Kultur

Nadja Bernhard und Hans Bürger: "Wir steigen nicht in den Ring"

KURIER: Warum moderieren Sie die „ Sommergespräche“ heuer zu zweit?

Nadja Bernhard: Warum nicht (lacht)? Da war einfach der Gedanke: Wie kann man bei den „Sommergesprächen“ etwas Neues machen? Wir sind jetzt nicht in der Stadt, sondern am Land, und eben zu zweit.

Wie werden Sie sich die Fragen aufteilen?

Bernhard: Natürlich werden wir einen Leitfaden haben, aber der ist sehr lose. Und dadurch, dass ein „Sommergespräch“ 50 Minuten dauert, bietet es sich ja wirklich an, die Leine lose und das Gespräch offen zu lassen.
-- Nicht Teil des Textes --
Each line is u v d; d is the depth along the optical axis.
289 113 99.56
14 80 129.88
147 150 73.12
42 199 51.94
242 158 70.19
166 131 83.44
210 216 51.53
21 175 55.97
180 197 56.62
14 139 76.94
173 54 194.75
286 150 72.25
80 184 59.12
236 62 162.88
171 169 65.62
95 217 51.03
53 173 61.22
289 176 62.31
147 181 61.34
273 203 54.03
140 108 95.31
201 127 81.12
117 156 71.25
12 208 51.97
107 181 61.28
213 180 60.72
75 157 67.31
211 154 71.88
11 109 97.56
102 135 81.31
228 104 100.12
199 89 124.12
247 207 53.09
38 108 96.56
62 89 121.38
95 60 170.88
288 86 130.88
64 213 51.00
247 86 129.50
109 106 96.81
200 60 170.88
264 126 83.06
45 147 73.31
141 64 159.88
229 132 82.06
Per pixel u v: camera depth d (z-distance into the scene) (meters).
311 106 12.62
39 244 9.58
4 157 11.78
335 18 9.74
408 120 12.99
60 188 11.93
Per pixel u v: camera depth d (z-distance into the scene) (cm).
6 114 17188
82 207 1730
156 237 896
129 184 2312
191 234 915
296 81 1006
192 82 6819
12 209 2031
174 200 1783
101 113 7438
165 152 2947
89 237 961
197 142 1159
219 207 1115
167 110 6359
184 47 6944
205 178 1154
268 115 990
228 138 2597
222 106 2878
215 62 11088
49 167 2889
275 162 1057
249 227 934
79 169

Man muss da nicht unbedingt auf eine Frage insistieren und sagen „Das haben Sie mir jetzt aber nicht beantwortet“, sondern kann mit den Politikernwirklich in ein tief gehendes Gespräch finden.

Was ist ein gutes Interview?

Bernhard: Wenn man etwas Neues erfährt.

Hans Bürger: Genau, wenn man nach diesen 50 Minuten ein bisschen mehr weiß über diese Person als vorher. Die Politiker sagen eh fast immer das Gleiche, das heißt, es wird an uns liegen, einmal andere Fragen zu stellen.

Wann haben Sie denn das letzte Mal etwas Neues erfahren von einem Politiker oder waren überrascht?

Bernhard: Also überrascht bin ich schon immer wieder.

Bürger: Wenn es gelingt, in bestimmte persönliche Bereiche hineinzugehen, wo der- oder diejenige überhaupt nicht mit der Frage rechnet, kann es schon sein, dass Dinge kommen, die neu sind. Das ist natürlich bei Spitzenpolitikern wie Kanzler und Vizekanzler schwieriger. Die wissen, wie sie wo auftreten müssen. Und live in einer Stunde investigativen Journalismus zu betreiben, wo wir jemanden mit Unterlagen konfrontieren, dass der schwerst geschockt vom Sessel fällt – ich glaube, das wird’s wahrscheinlich nicht werden (lacht).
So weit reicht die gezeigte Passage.